### Serie di compiti
A – Nell'intervista sugli italiani all'estero, da quanti anni la navicella dell'intervistato è alla deriva nello spazio?
B – Scrivi il seguito dell'intervista sugli italiani all'estero, a partire dal punto in cui si ferma.

### Estratto
§ §
Gli astronauti sostengono che la vista della terra dallo spazio influenzi in modo irreversibile l’amore che provano verso il nostro pianeta. Tu che lavori lontano dall’Italia, come la vedi da là, Major Tom?

Da qui la vista dell’Italia è bellissima. Per noi naviganti rappresenta qualcosa di molto profondo, speciale, una sorta di madre che non si può dimenticare. Una guida etica culturale e un luogo dove sono piantate le radici. Sono ormai oltre 20 anni che la mia navicella è alla deriva, in giro per lo spazio senza confini, e nonostante ciò la vedo sempre come casa. Il problema è che non riesco a sistemare l’avaria al timone e sono quindi in balia delle tempeste spaziali. Chissà se mai riuscirò a fare rotta verso casa”.

All’estero ci sono molti ricercatori e pochi registi, italiani: secondo te è una questione di talento, di formazione, di considerazione, o che altro?

“In effetti è vero, ma non credo abbia nulla a che vedere con il talento. La maggior parte degli italiani che ho conosciuto all’estero sono tutte persone con un discreto successo. Gente con un enorme disposizione ad arrangiarsi, lottare contro i luoghi comuni, i pregiudizi e sempre disposti ad apprendere dalle culture in cui vivono. Registi ma non solo. Ingegneri, ristoratori, architetti, creativi, tutti con un talento bestiale. Inoltre, a differenza di tanti altri emigranti, gli italiani tendono a ghettizzare molto poco integrandosi alla perfezione nelle comunità multiculturali. Però è difficile trovare l’opportunità e la forza di andarsene. Lasciare tutto dietro, casa, famiglia e amici, non è per niente facile per la nostra cultura. La maggior parte torna sempre in patria dopo una breve esperienza, ma per diventare cittadino di un mondo multiculturale c’è bisogno di un taglio netto, spesso doloroso”.
§ §
### Informazioni
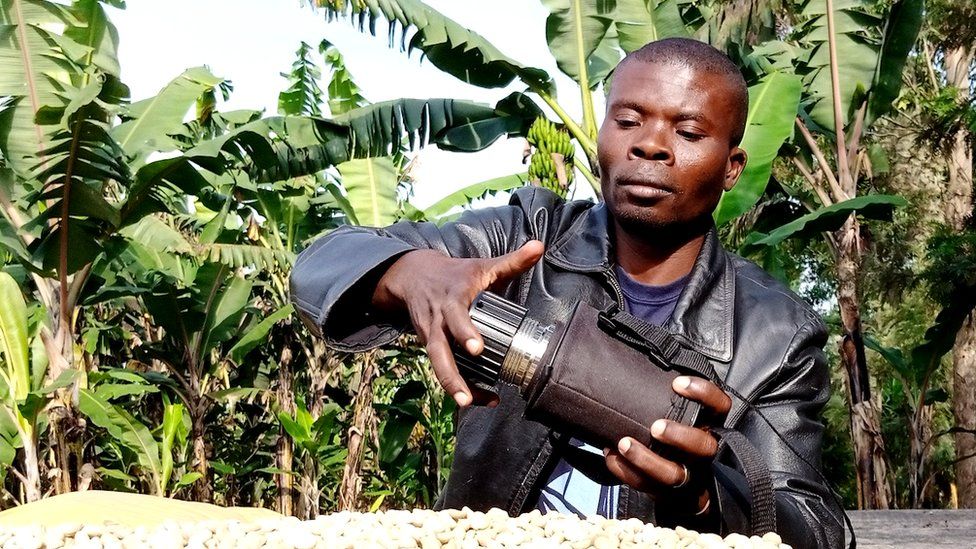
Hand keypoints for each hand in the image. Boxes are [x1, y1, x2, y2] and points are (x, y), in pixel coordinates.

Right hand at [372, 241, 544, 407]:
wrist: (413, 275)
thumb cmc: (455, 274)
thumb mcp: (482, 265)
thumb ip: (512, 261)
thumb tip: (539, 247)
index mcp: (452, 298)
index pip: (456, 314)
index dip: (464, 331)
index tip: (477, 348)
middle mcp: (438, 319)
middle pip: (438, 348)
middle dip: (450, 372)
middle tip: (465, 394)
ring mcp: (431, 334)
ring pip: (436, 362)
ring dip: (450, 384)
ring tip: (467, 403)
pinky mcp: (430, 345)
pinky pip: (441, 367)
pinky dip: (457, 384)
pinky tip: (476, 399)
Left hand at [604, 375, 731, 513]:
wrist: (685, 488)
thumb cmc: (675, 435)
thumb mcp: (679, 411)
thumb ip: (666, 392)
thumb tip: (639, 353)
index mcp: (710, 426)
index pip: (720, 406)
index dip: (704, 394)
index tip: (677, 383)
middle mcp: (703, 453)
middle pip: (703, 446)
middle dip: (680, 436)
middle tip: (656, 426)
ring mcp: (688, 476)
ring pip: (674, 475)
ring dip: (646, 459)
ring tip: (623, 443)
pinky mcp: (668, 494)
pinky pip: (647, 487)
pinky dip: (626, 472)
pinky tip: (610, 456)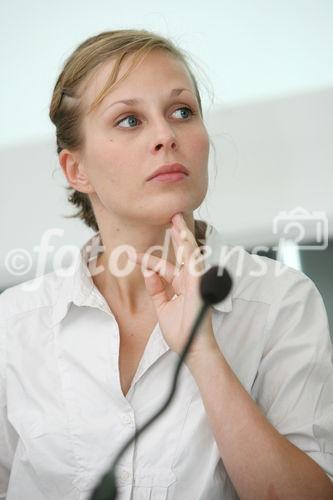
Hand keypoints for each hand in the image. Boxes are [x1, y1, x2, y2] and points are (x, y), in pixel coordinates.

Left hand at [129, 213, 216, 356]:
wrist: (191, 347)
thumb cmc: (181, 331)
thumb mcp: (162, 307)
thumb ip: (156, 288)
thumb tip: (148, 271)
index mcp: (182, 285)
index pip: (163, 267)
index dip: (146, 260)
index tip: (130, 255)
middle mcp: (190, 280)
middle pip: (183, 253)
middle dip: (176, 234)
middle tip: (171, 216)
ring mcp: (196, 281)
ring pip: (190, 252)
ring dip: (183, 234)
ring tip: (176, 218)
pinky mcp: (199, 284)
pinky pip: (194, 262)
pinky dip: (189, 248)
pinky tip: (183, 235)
§ §
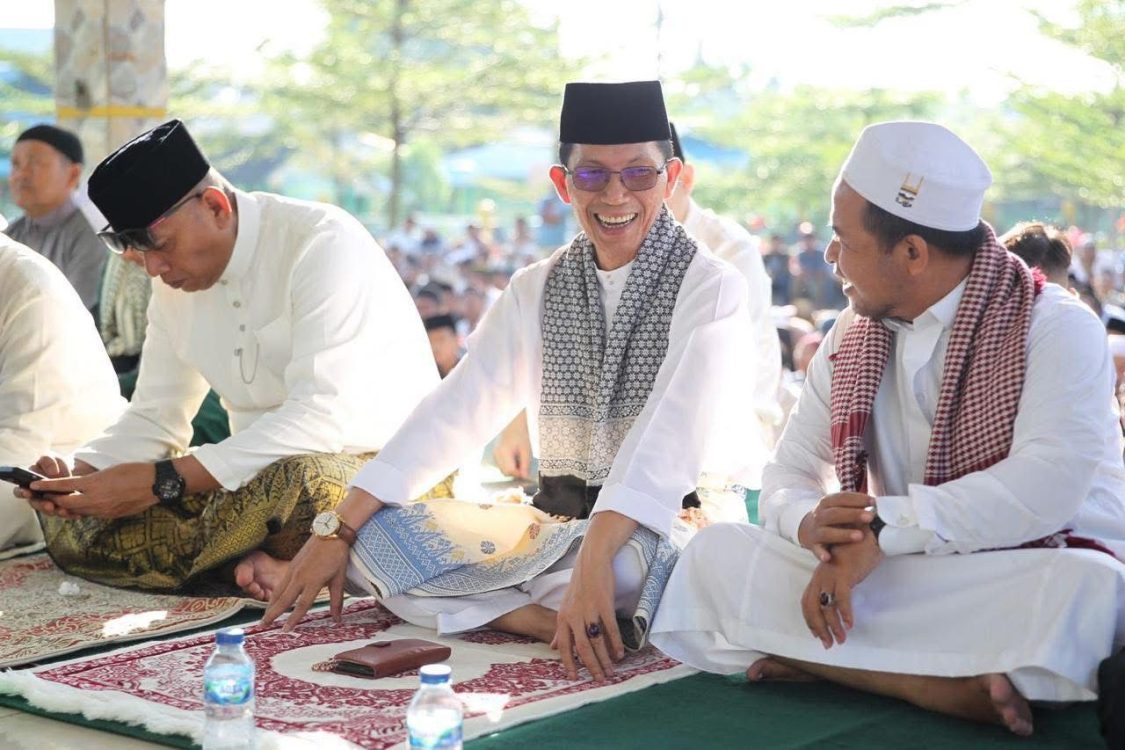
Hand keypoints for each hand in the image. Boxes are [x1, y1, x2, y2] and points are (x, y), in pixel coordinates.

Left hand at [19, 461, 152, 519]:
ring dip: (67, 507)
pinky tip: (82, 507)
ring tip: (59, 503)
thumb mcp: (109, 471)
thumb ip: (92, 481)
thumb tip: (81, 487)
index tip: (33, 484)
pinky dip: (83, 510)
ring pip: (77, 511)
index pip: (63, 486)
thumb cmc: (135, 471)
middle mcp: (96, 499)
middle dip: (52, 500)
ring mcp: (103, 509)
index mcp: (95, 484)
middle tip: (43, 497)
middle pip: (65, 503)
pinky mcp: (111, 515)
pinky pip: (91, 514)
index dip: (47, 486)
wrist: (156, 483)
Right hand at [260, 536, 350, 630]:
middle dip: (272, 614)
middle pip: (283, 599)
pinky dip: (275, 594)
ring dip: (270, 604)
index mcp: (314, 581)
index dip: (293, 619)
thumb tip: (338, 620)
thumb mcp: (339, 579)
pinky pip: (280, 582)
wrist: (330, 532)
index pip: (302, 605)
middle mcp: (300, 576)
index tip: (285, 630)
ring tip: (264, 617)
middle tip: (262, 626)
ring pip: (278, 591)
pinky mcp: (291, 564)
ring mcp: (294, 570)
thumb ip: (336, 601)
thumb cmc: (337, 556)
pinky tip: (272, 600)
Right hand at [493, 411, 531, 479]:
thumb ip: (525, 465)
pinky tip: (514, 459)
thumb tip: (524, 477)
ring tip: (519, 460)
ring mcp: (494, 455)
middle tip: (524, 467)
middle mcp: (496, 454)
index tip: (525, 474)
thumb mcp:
§ §
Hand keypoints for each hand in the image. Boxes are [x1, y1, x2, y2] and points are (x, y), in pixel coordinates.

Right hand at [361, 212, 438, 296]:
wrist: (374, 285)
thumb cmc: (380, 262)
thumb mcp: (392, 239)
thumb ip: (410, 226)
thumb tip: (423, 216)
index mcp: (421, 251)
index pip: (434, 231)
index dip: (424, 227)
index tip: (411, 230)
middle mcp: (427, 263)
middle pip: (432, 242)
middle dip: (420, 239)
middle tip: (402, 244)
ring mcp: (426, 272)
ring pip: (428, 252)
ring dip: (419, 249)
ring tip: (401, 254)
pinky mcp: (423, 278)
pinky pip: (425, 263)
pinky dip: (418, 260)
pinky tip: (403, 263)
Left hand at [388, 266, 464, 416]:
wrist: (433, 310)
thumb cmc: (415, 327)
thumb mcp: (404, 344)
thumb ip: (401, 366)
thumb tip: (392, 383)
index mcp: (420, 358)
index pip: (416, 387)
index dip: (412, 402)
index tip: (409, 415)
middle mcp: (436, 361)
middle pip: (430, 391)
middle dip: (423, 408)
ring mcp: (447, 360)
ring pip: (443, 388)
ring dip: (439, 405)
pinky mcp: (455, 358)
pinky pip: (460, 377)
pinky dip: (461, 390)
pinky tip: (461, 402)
§ §
### Risposte ai compiti
A – Da oltre 20 anni.

B –
E’ cambiata la percezione che il mercato italiano ha di te da quando sei all’estero?

“Non saprei perché in realtà, come regista, sono nato e cresciuto fuori dall’Italia. Anche se il mercato nazionale a volte mi considera italiano per via del passaporto e della lingua, sono ormai troppi gli anni che vivo, studio e lavoro all’estero e troppi i paesi che hanno influenzato la mia crescita personale e professionale”.

Cosa significa essere un regista straniero, ovvero registi italiani in un mercato internazionale?

“Significa nutrirsi di stimoli narrativi e visivi enormemente ricchi e variati. Quando ci si trova in un luogo nuovo, sconosciuto, il cervello cambia, si adatta ed entra in modo REC.
 Credo che andare a lavorare in mercati diversi dal proprio sia molto positivo per la crescita e la maturazione professionale. Anzi, io sono dell’idea che questo debba essere una specie di routine. I registi stranieri sono solitamente molto propensi e abituati a lavorare un po’ ovunque, ma devo dire che anche i registi italiani lo sono sempre di più. E il loro talento è sempre più apprezzato in tutto il mondo. Bisogna essere orgogliosi di questo, la qualità della regia italiana è altissima”.

Dal punto di vista economico ci sono differenze rilevanti tra il nostro mercato e quelli in cui operi tu, soprattutto riguardo le remunerazioni e la divisione del budget di produzione tra la diverse voci-competenze che lo compongono? Insomma, a occhio e croce, la torta come si ripartisce tra agenzia di pubblicità, media, casa di produzione e regia?

“In realtà questo aspetto si è abbastanza standardizzato. Grosse differenze in termini proporzionali non ci sono. La tendenza generale è quella di ottimizzare i costi, visto la diminuzione dei budget, senza sacrificare la qualità del prodotto finale. Dal nostro punto di vista cambia radicalmente, quindi, l’approccio al lavoro. Si lavora molto di più e su più discipline, in tempi molto più stretti e adattandosi ad ogni produzione con forza e passione. E’ l’unica maniera per mantenere alto il valore economico del nostro lavoro. Questo succede in Italia come all’estero.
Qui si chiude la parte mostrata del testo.